(Collected data)
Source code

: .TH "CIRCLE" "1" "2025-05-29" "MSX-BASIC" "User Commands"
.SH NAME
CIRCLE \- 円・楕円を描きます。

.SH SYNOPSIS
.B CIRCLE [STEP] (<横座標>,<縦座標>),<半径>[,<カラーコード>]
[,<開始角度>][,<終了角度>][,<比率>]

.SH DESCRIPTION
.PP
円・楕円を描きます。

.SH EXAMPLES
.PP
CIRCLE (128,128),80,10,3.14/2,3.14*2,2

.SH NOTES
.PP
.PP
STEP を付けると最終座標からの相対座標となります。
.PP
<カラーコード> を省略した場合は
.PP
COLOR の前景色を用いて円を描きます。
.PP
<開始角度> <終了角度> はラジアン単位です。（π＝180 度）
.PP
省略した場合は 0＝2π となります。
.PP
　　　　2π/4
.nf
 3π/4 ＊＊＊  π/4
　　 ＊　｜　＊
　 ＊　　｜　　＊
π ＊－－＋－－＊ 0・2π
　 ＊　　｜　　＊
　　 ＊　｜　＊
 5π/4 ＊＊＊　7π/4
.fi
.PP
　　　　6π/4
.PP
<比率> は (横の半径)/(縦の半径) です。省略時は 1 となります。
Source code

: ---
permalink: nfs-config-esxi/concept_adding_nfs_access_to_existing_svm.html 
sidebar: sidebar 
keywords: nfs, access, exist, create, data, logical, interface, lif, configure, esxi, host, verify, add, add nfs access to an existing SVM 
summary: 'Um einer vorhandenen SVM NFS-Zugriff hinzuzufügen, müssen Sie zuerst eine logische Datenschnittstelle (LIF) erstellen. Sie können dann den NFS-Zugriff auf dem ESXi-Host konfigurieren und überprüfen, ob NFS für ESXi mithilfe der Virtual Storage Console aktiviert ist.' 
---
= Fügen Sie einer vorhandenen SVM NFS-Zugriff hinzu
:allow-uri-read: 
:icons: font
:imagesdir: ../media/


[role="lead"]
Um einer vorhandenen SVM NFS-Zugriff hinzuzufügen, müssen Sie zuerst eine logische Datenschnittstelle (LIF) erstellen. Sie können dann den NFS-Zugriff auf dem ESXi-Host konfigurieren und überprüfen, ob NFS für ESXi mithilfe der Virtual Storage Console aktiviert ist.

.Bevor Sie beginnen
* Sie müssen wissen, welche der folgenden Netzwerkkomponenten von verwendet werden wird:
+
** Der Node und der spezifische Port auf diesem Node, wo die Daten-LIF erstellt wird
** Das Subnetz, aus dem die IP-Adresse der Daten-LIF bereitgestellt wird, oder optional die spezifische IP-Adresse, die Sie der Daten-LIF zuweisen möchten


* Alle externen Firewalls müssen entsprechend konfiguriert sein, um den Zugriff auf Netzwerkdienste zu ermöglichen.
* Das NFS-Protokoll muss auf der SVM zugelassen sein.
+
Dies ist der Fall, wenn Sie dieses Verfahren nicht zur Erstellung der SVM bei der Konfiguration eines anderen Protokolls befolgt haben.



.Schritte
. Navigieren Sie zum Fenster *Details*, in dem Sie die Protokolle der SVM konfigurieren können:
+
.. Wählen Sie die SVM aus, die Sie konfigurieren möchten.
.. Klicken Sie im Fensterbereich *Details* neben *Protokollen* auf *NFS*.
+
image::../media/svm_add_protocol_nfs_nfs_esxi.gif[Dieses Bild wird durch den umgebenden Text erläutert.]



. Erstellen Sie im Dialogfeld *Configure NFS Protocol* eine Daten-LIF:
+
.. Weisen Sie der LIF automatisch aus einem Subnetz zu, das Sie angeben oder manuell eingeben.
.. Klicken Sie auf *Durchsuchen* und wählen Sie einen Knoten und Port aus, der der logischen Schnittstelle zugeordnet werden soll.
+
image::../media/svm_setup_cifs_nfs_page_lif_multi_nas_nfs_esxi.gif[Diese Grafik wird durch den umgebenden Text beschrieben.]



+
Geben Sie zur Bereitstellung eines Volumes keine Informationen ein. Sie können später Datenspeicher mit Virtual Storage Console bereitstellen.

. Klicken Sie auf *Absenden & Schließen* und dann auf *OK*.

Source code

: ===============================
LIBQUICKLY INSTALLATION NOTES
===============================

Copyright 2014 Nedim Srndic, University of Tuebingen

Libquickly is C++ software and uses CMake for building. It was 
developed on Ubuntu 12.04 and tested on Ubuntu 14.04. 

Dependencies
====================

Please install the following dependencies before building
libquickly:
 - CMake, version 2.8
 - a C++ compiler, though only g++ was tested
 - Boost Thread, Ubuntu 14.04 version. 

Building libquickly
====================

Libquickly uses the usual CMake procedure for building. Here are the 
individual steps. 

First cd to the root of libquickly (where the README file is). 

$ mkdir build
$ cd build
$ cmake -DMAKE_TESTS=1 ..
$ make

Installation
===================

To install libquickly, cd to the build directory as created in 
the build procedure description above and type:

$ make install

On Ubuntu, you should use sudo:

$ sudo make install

==

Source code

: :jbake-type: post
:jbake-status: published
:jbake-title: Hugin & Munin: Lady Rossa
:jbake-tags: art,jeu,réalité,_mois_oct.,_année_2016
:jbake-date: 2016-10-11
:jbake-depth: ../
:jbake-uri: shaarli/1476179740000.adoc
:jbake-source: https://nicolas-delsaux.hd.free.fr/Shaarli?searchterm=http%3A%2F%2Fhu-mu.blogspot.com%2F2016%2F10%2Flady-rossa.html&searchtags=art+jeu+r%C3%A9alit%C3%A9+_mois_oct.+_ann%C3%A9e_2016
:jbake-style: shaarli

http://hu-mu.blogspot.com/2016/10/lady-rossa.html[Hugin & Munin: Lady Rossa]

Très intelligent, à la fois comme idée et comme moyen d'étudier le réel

## Problem requirements
What lines of the preceding data include the string "wird"? Pull them out.

## Response
* Sie müssen wissen, welche der folgenden Netzwerkkomponenten von verwendet werden wird:
** Der Node und der spezifische Port auf diesem Node, wo die Daten-LIF erstellt wird
** Das Subnetz, aus dem die IP-Adresse der Daten-LIF bereitgestellt wird, oder optional die spezifische IP-Adresse, die Sie der Daten-LIF zuweisen möchten
image::../media/svm_add_protocol_nfs_nfs_esxi.gif[Dieses Bild wird durch den umgebenden Text erläutert.]
image::../media/svm_setup_cifs_nfs_page_lif_multi_nas_nfs_esxi.gif[Diese Grafik wird durch den umgebenden Text beschrieben.]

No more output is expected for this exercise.